(Page images and extracted text)
· · · · · · ·

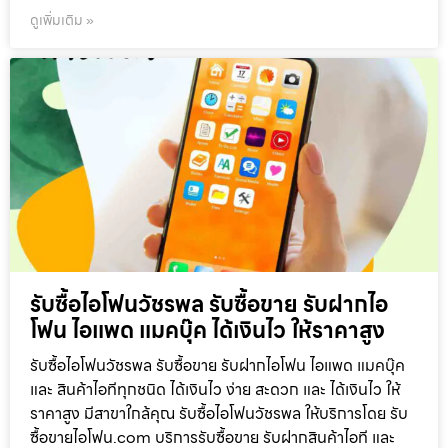
ดูเพิ่มเติม »
รับซื้อไอโฟนวัชรพล รับซื้อขาย รับฝากไอ
โฟน ไอแพด แมคบุ๊ค ได้เงินไว ให้ราคาสูง
รับซื้อไอโฟนวัชรพล รับซื้อขาย รับฝากไอโฟน ไอแพด แมคบุ๊ค
และ สินค้าไอทีทุกชนิด ได้เงินไว ง่าย สะดวก และ ได้เงินไว ให้
ราคาสูง มีสาขาใกล้คุณ รับซื้อไอโฟนวัชรพล ให้บริการโดย รับ
ซื้อขายไอโฟน.com บริการรับซื้อขาย รับฝากสินค้าไอที และ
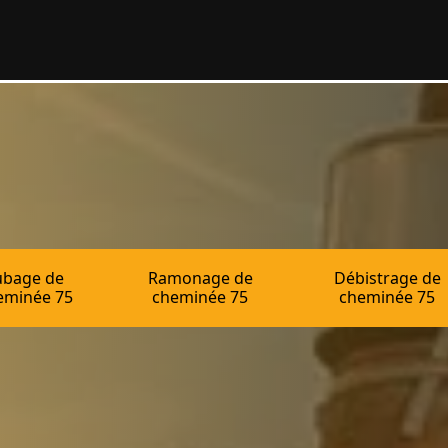
ubage de
Ramonage de
Débistrage de
eminée 75
cheminée 75
cheminée 75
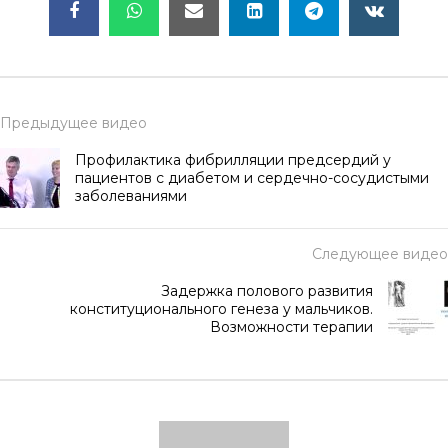
Предыдущее видео
Профилактика фибрилляции предсердий у
пациентов с диабетом и сердечно-сосудистыми
заболеваниями
Следующее видео
Задержка полового развития
конституционального генеза у мальчиков.
Возможности терапии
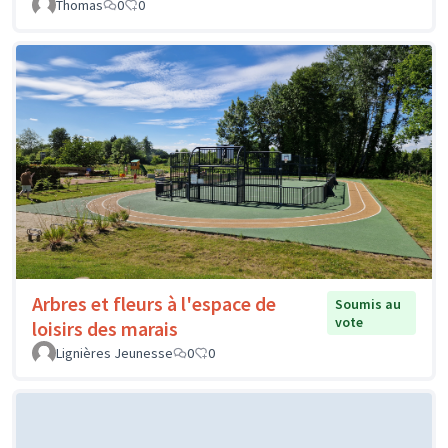
Thomas
0
0
Arbres et fleurs à l'espace de
Soumis au
vote
loisirs des marais
Lignières Jeunesse
0
0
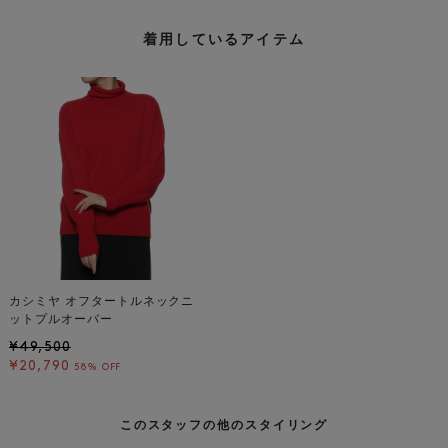
着用しているアイテム
カシミヤ オフタートルネックニ
ットプルオーバー
¥49,500
¥20,790
58% OFF
このスタッフの他のスタイリング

· · · · · · ·

Copy the text read from every record above, line for line and without changes. Leave the pictures out of your answer.

ดูเพิ่มเติม »
รับซื้อไอโฟนวัชรพล รับซื้อขาย รับฝากไอ
โฟน ไอแพด แมคบุ๊ค ได้เงินไว ให้ราคาสูง
รับซื้อไอโฟนวัชรพล รับซื้อขาย รับฝากไอโฟน ไอแพด แมคบุ๊ค
และ สินค้าไอทีทุกชนิด ได้เงินไว ง่าย สะดวก และ ได้เงินไว ให้
ราคาสูง มีสาขาใกล้คุณ รับซื้อไอโฟนวัชรพล ให้บริการโดย รับ
ซื้อขายไอโฟน.com บริการรับซื้อขาย รับฝากสินค้าไอที และ
ubage de
Ramonage de
Débistrage de
eminée 75
cheminée 75
cheminée 75
Предыдущее видео
Профилактика фибрилляции предсердий у
пациентов с диабетом и сердечно-сосудистыми
заболеваниями
Следующее видео
Задержка полового развития
конституционального генеза у мальчиков.
Возможности терапии
Thomas
0
0
Arbres et fleurs à l'espace de
Soumis au
vote
loisirs des marais
Lignières Jeunesse
0
0
着用しているアイテム
カシミヤ オフタートルネックニ
ットプルオーバー
¥49,500
¥20,790
58% OFF
このスタッフの他のスタイリング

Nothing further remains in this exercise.